» Given information:

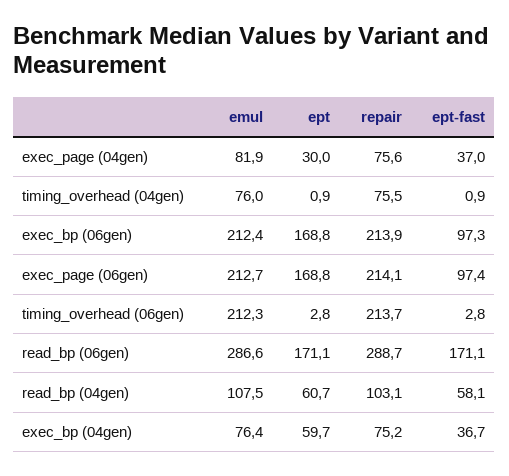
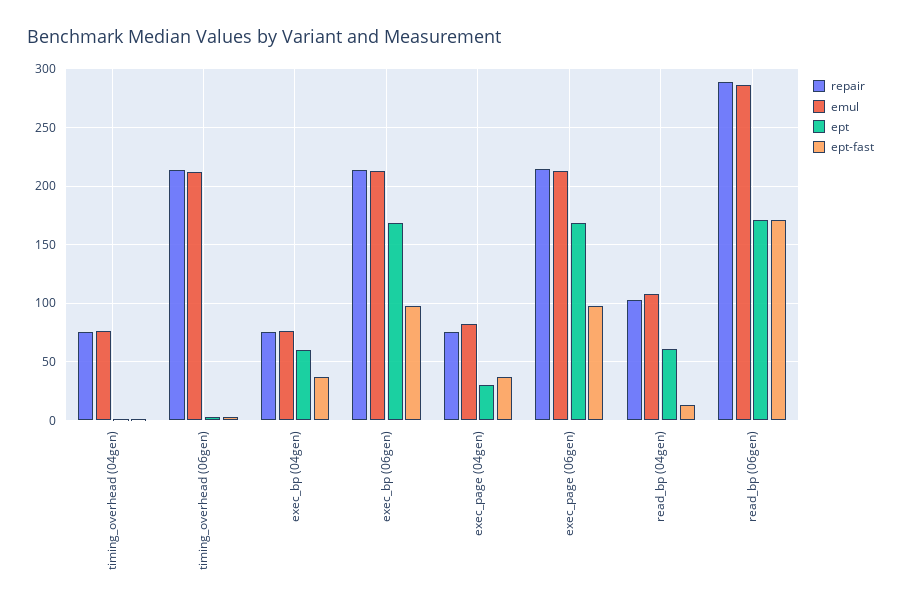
ept-fast, read_bp (04gen): 58.1 -> 10

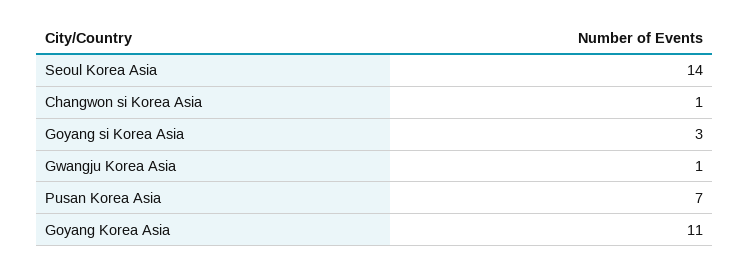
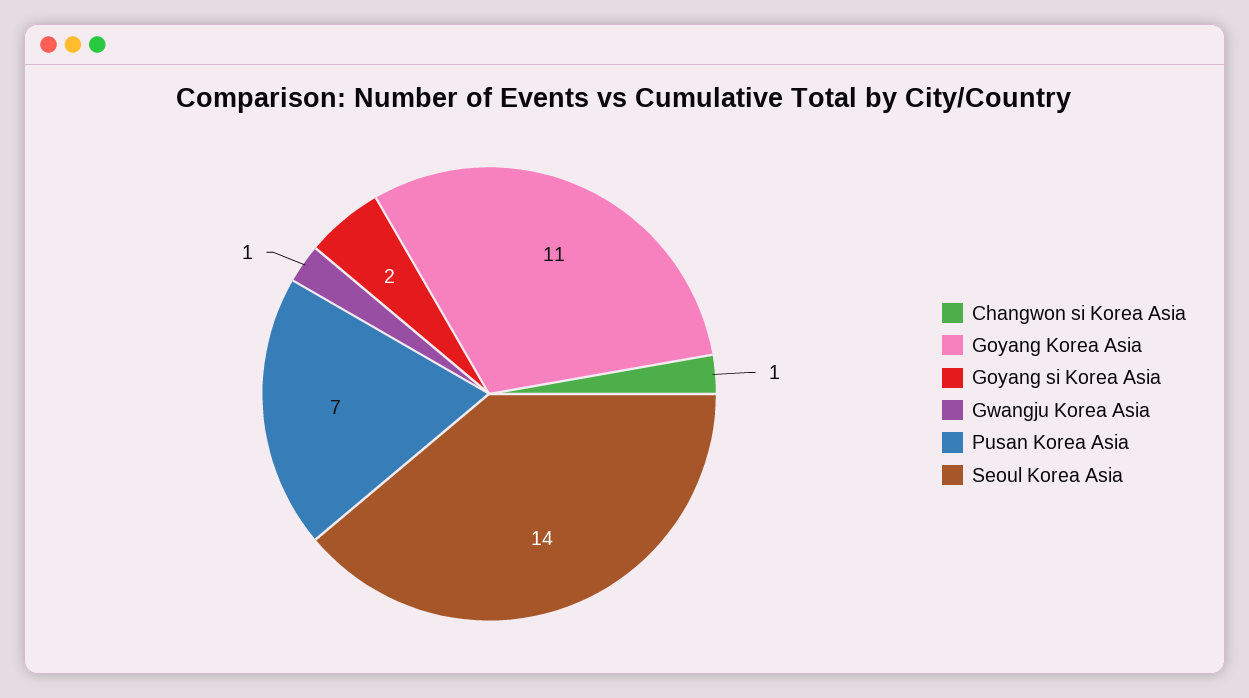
Goyang si Korea Asia: 3 -> 2

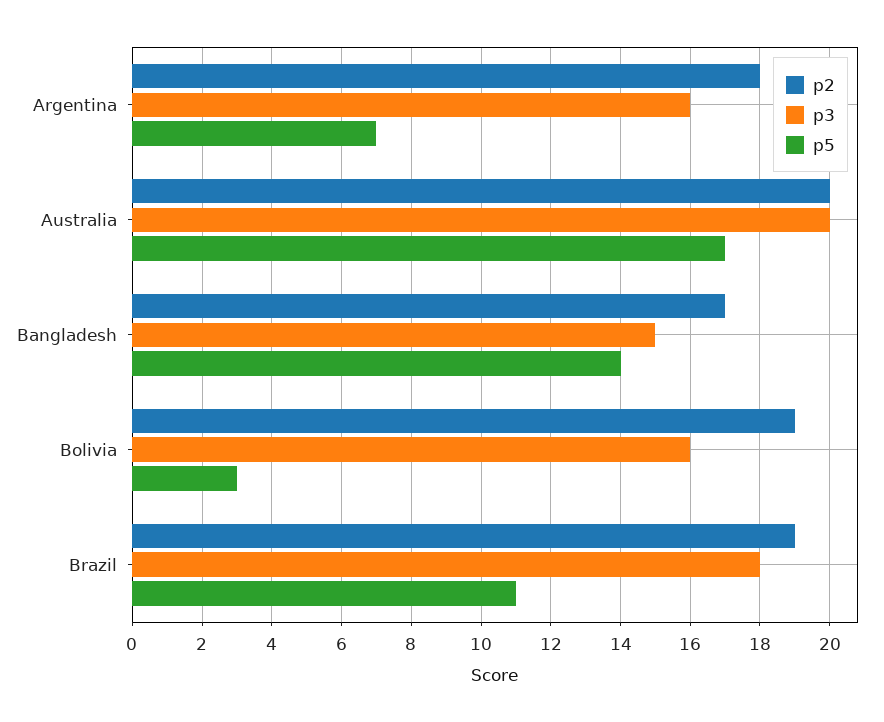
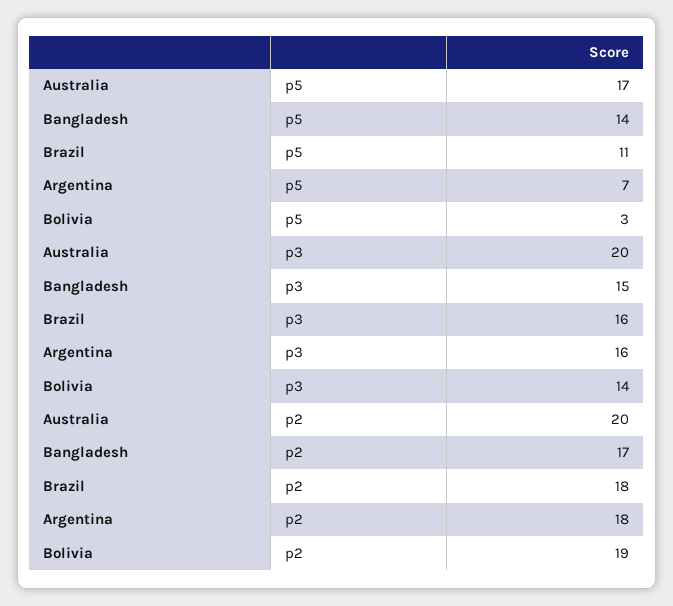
p3, Bolivia: 16 -> 14
p2, Brazil: 19 -> 18
p3, Brazil: 18 -> 16

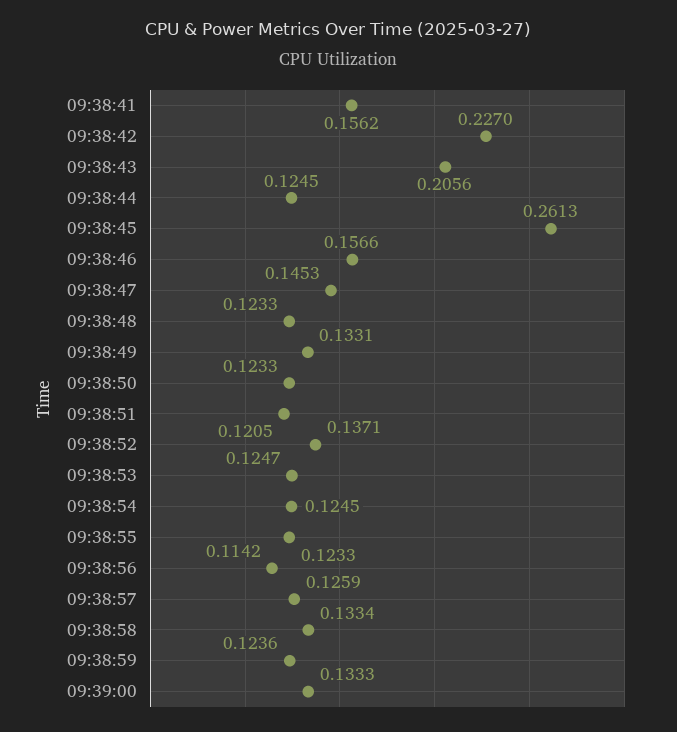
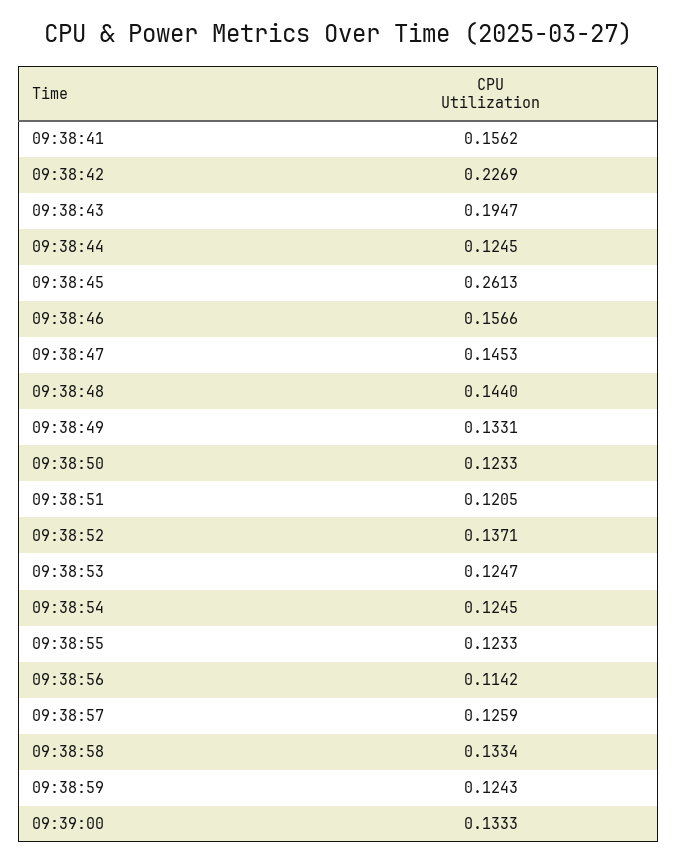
09:38:42: 0.227 -> 0.2269
09:38:43: 0.2056 -> 0.1947
09:38:48: 0.1233 -> 0.144
09:38:59: 0.1236 -> 0.1243

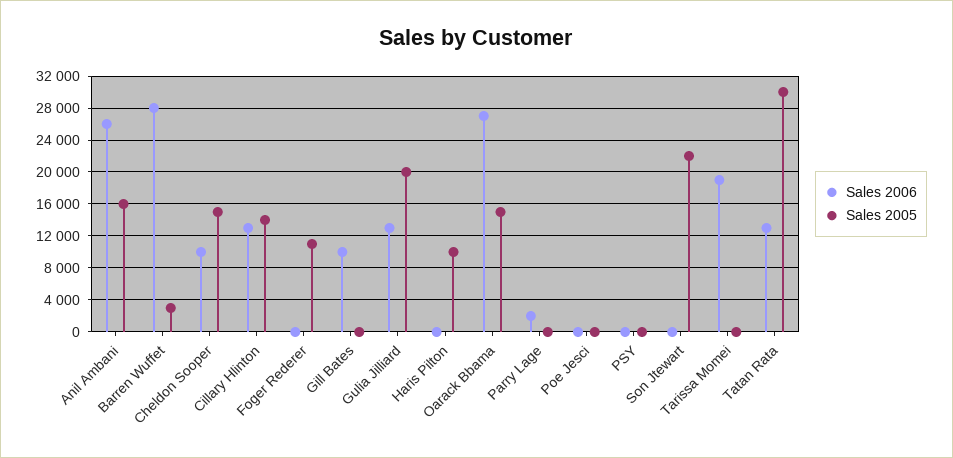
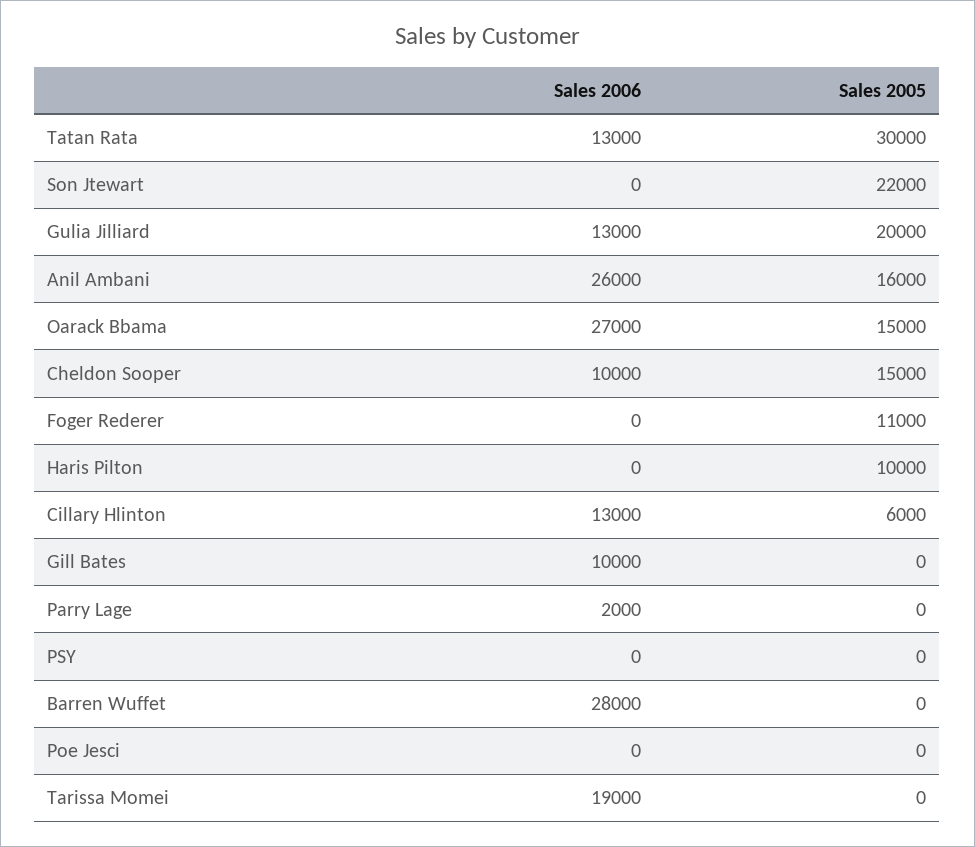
Sales 2005, Barren Wuffet: 3000 -> 0
Sales 2005, Cillary Hlinton: 14000 -> 6000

» Description of the task: Reproduce the data verbatim and omit each image.

» Task output:
ept-fast, read_bp (04gen): 58.1 -> 10

Goyang si Korea Asia: 3 -> 2

p3, Bolivia: 16 -> 14
p2, Brazil: 19 -> 18
p3, Brazil: 18 -> 16

09:38:42: 0.227 -> 0.2269
09:38:43: 0.2056 -> 0.1947
09:38:48: 0.1233 -> 0.144
09:38:59: 0.1236 -> 0.1243

Sales 2005, Barren Wuffet: 3000 -> 0
Sales 2005, Cillary Hlinton: 14000 -> 6000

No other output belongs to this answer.